Vietnam Bans Chewing Gum Like Singapore? Nope — Pure Sticky Fiction

The Short Answer

It is widely claimed online that Vietnam bans the import and sale of chewing gum, similar to Singapore's famous 1992 ban. This is false — Vietnam has no such law and operates a thriving, legal chewing gum market.

The Full Story

This claim is almost certainly a myth born from confusion with Singapore's genuine and internationally famous chewing gum ban. In January 1992, Singapore enacted a ban on the sale, import, and manufacture of chewing gum — one of the world's most widely discussed 'weird laws' — after vandals began sticking gum on MRT train door sensors and in public spaces, causing costly maintenance problems. The ban was enacted under Singapore Statute Chapter 57 (the Control of Manufacture Act) and remains in force today, with a partial exception introduced in 2004 for therapeutic, dental, and nicotine gum under the Singapore-US Free Trade Agreement.

Vietnam, by contrast, has never enacted any such prohibition. The Vietnamese chewing gum market is active and growing: Lotte established production and sales operations in Ho Chi Minh City as far back as 1996, and brands like Wrigley's Doublemint, Mentos, and Big Babol are openly sold by Vietnamese wholesalers. A consumer survey found that roughly half of Vietnamese respondents chew gum 1–3 times per day, with Lotte Xylitol and Doublemint identified as market leaders.

The myth likely spread through uncritical 'weird laws of the world' listicle websites that either wrongly attribute Singapore's law to Vietnam (both being Southeast Asian nations), or fabricate a parallel ban to add regional 'colour' to lists of unusual laws. Vietnam and Singapore are both ASEAN members and are sometimes loosely grouped together in travel content, making the mix-up plausible. No credible legal database, government source, or serious journalistic outlet corroborates a Vietnamese chewing gum ban.

Common Misconceptions

This claim is entirely false. It is commonly confused with Singapore's real and well-documented chewing gum ban (in force since 1992). Vietnam has a legal, commercially active chewing gum market with both domestic manufacturing (Lotte Vietnam) and imported brands freely sold nationwide.

Actual Legal Text

No such law exists.
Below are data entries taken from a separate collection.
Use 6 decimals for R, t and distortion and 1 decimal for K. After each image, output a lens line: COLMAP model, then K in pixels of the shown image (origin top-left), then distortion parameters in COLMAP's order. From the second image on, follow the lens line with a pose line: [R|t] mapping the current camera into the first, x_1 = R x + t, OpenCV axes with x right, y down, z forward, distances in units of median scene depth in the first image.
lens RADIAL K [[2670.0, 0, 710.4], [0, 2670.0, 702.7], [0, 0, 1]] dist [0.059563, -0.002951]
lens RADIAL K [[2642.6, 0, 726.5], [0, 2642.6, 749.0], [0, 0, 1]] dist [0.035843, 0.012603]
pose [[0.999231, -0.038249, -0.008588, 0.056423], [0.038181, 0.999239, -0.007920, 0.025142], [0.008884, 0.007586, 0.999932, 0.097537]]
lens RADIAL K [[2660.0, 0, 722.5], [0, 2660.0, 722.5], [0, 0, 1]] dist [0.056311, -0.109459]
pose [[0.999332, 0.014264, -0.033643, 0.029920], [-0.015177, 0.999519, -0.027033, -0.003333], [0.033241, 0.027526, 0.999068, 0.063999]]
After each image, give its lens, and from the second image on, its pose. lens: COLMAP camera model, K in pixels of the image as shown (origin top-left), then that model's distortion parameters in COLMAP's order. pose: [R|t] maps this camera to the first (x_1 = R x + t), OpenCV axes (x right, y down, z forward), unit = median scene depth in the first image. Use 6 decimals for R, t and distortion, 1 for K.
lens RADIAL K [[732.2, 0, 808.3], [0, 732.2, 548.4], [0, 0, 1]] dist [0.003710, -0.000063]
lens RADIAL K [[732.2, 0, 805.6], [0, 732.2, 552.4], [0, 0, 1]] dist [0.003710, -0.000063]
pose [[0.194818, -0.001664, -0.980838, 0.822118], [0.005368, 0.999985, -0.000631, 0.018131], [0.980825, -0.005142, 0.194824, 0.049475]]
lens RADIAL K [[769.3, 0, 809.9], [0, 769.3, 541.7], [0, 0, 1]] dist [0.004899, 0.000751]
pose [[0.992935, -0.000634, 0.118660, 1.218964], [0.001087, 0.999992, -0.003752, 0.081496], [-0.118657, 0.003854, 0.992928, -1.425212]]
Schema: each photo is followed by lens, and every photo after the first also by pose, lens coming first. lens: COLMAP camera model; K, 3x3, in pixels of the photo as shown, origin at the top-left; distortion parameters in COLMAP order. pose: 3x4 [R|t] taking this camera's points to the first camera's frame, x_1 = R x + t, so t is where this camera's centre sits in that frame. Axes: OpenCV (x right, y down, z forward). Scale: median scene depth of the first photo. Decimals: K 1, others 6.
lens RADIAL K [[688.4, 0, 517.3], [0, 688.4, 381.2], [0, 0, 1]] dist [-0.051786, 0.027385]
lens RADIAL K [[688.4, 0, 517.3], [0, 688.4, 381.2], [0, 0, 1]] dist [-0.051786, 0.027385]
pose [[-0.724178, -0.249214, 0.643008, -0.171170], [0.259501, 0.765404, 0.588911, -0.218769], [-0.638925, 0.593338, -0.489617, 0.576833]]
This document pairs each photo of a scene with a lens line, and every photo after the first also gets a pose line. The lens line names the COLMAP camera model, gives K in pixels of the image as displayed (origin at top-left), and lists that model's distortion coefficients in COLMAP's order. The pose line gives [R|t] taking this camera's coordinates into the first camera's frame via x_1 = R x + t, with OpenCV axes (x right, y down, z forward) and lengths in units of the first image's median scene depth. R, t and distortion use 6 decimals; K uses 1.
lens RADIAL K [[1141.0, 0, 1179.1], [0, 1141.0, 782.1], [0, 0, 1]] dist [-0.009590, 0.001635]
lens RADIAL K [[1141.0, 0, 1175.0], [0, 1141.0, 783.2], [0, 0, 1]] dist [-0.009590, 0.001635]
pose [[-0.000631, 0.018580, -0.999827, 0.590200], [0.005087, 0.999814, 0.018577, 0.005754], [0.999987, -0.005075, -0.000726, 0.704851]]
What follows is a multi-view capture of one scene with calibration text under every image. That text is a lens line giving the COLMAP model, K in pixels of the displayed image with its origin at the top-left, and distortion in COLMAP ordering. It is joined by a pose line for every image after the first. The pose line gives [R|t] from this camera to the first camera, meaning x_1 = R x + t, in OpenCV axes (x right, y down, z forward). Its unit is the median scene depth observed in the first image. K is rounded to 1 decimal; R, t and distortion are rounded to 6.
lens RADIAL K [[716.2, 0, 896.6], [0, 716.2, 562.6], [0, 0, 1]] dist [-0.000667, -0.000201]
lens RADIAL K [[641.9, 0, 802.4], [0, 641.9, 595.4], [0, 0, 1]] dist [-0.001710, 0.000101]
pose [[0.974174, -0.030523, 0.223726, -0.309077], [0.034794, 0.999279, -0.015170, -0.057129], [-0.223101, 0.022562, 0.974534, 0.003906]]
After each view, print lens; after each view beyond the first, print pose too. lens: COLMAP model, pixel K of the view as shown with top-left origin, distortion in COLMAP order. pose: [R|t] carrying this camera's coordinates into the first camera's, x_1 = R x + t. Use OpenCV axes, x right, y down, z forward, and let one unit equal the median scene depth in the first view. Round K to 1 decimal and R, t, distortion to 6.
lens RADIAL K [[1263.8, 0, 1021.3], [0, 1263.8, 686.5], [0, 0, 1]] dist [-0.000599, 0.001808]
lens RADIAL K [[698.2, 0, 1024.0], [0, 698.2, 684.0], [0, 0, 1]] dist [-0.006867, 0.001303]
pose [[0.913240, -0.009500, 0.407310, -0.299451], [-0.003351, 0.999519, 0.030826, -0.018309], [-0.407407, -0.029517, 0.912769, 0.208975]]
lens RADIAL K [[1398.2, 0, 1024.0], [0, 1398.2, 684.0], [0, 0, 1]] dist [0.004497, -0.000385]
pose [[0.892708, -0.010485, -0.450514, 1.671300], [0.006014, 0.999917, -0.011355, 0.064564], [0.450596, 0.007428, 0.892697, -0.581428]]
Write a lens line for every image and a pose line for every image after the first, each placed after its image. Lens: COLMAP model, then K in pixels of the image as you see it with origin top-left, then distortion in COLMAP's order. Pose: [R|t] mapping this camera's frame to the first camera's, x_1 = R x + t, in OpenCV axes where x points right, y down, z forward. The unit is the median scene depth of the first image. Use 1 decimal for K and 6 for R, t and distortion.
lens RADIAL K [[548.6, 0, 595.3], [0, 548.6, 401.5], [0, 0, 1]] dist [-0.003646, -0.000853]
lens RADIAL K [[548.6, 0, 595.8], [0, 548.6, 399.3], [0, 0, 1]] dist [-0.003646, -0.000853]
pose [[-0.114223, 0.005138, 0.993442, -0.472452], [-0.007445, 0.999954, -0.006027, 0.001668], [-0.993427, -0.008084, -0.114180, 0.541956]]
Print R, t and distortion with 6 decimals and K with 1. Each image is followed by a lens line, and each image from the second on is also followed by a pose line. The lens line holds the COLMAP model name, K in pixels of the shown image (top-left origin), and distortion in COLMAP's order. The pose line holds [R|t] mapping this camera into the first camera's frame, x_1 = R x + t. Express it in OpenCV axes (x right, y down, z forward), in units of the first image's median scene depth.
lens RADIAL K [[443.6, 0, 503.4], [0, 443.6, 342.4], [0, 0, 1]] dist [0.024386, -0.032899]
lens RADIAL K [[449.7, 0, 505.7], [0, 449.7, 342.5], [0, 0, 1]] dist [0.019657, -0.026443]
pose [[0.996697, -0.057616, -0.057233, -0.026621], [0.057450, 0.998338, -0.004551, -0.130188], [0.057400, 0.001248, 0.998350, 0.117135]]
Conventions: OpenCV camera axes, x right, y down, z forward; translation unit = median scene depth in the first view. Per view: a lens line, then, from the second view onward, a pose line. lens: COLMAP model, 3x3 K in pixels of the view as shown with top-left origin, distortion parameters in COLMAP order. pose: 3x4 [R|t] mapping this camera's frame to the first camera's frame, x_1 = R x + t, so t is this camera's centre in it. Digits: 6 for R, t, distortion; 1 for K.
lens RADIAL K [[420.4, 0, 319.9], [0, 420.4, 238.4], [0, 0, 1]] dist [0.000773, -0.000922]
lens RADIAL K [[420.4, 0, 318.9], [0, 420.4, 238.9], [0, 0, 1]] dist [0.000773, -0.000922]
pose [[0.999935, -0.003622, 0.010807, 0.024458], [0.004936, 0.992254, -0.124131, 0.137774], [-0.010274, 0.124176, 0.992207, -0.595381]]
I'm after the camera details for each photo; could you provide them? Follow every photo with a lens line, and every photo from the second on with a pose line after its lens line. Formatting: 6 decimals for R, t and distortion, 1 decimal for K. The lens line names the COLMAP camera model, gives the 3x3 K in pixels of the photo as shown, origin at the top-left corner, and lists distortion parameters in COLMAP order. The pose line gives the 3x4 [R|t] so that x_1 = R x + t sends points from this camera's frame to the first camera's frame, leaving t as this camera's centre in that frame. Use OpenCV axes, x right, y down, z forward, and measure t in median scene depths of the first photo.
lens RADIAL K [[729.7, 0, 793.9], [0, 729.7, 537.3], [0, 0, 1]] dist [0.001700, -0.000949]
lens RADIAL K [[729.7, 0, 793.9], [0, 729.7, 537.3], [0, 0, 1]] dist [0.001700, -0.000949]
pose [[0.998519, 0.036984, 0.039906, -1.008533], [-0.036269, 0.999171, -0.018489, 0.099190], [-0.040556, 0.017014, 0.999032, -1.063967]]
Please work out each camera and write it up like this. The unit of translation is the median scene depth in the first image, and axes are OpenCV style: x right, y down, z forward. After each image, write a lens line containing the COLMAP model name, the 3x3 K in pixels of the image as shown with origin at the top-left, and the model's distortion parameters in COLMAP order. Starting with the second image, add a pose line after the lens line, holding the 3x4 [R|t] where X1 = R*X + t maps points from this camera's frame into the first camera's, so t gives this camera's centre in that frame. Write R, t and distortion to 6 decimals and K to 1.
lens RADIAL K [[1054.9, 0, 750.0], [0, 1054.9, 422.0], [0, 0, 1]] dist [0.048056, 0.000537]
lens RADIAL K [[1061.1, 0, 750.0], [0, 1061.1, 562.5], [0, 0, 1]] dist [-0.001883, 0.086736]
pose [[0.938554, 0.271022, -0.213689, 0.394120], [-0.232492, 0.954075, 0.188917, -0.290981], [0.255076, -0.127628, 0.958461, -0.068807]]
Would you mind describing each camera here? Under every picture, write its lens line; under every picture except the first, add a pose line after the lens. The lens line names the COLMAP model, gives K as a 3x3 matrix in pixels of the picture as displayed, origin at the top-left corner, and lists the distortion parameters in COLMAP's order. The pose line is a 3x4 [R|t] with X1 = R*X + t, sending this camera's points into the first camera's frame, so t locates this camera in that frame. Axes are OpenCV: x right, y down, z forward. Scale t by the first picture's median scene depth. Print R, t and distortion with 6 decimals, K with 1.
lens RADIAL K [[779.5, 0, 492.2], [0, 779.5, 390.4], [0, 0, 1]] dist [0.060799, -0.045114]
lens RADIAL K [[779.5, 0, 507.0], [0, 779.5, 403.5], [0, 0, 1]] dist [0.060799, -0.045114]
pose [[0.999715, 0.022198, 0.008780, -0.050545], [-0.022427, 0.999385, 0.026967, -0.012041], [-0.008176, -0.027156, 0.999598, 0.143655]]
Vietnam's official list of prohibited imports (Decree No. 187/2013/ND-CP) covers weapons, ammunition, explosives, fireworks, sky lanterns, used consumer goods, and banned publications — chewing gum is entirely absent. Multiple major international chewing gum manufacturers, including Lotte and Wrigley, legally produce and sell gum in Vietnam.

Current Status

Unknown

Penalty

N/A — law does not exist

Last Verified

April 16, 2026

Jurisdiction Notes

Claimed to apply nationally across Vietnam. No such national law exists.